Baku, November 30, AZERTAC

Built during the second half of the 16th century by the Emperor Akbar, Fatehpur Sikri (the City of Victory) was the capital of the Mughal Empire for only some 10 years.
The complex of monuments and temples, all in a uniform architectural style, includes one of the largest mosques in India, the Jama Masjid.
Located in Agra District in the State of Uttar Pradesh in northern India, the city was constructed southeast of an artificial lake, on the slopping levels of the outcrops of the Vindhyan hill ranges.
Known as the “city of victory”, it was made capital by the Mughal emperor Akbar (r. 1556-1605 CE) and constructed between 1571 and 1573.
Fatehpur Sikri was the first planned city of the Mughals to be marked by magnificent administrative, residential, and religious buildings comprised of palaces, public buildings, mosques, and living areas for the court, the army, the servants of the king and an entire city.

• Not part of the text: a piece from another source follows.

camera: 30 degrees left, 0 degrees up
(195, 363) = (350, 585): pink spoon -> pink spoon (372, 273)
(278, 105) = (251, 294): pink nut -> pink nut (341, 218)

Upon moving the capital to Lahore in 1585, the city remained as an area for temporary visits by the Mughal emperors. The inscribed property covers 60.735 ha, with a buffer zone of 475.542 ha.
The city, which is bounded on three sides by a wall 6 km long fortified by towers and pierced by nine gates, includes a number of impressive edifices of secular and religious nature that exhibit a fusion of prolific and versatile Indo-Islamic styles. The city was originally rectangular in plan, with a grid pattern of roads and by-lanes which cut at right angles, and featured an efficient drainage and water management system. The well-defined administrative block, royal palaces, and Jama Masjid are located in the centre of the city. The buildings are constructed in red sandstone with little use of marble.

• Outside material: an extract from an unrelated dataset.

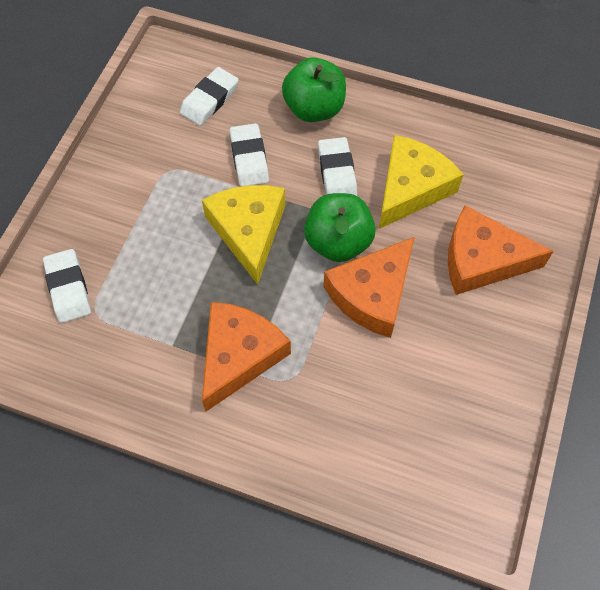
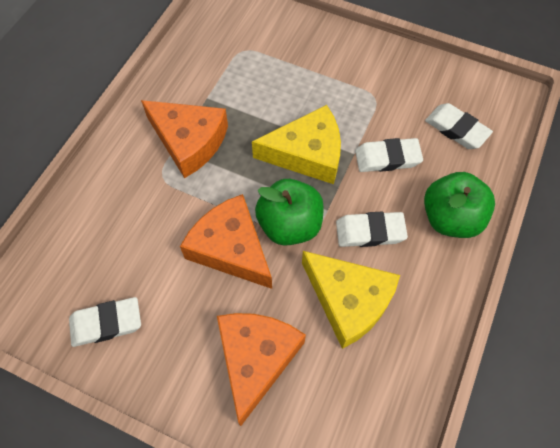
camera: 95 degrees right, 0 degrees up
(68, 288) = (265, 34): white eraser -> white eraser (106, 323)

Amongst the religious monuments at Fatehpur Sikri, Jama Masjid is the earliest building constructed on the summit of the ridge, completed in 1571-72. This mosque incorporates the tomb of Saikh Salim Chisti, an extraordinary masterpiece of sculpted decoration completed in 1580-81 and further embellished under the reign of Jahangir in 1606.
To the south of the court is an imposing structure, Buland Darwaza (Lofty Gate), with a height of 40 m, completed in 1575 to commemorate the victory of Gujarat in 1572. It is by far the greatest monumental structure of emperor Akbar’s entire reign and also one of the most perfect architectural achievements in India.